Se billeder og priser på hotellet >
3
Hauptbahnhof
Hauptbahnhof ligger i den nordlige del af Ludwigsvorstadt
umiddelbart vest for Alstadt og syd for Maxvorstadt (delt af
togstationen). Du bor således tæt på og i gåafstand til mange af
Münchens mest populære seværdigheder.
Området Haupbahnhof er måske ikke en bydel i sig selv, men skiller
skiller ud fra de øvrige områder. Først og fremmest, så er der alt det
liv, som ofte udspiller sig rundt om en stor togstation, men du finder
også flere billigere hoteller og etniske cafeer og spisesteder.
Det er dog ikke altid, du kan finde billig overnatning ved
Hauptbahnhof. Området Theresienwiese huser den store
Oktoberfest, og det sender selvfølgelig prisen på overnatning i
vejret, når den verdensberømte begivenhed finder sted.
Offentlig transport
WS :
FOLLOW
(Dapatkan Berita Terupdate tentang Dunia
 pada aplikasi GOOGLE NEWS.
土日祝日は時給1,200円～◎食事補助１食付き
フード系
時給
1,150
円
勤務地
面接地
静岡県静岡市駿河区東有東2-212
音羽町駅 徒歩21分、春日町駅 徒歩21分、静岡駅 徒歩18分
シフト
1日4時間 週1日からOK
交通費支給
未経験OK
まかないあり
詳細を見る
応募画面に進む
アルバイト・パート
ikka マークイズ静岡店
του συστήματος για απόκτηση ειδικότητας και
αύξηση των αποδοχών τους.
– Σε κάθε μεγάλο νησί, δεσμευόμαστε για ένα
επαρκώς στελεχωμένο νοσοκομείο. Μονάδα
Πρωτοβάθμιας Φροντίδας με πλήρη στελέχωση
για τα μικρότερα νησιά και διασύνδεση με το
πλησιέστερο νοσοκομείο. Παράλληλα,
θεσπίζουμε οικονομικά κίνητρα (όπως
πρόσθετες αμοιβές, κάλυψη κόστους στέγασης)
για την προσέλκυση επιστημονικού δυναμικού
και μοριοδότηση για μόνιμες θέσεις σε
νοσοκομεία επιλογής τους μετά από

══════════════════════════════

▶ _Aim of the task_: State how many of the lines above contain the string "overnatning". Give only the number.

▶ _Answer to this exercise_: 2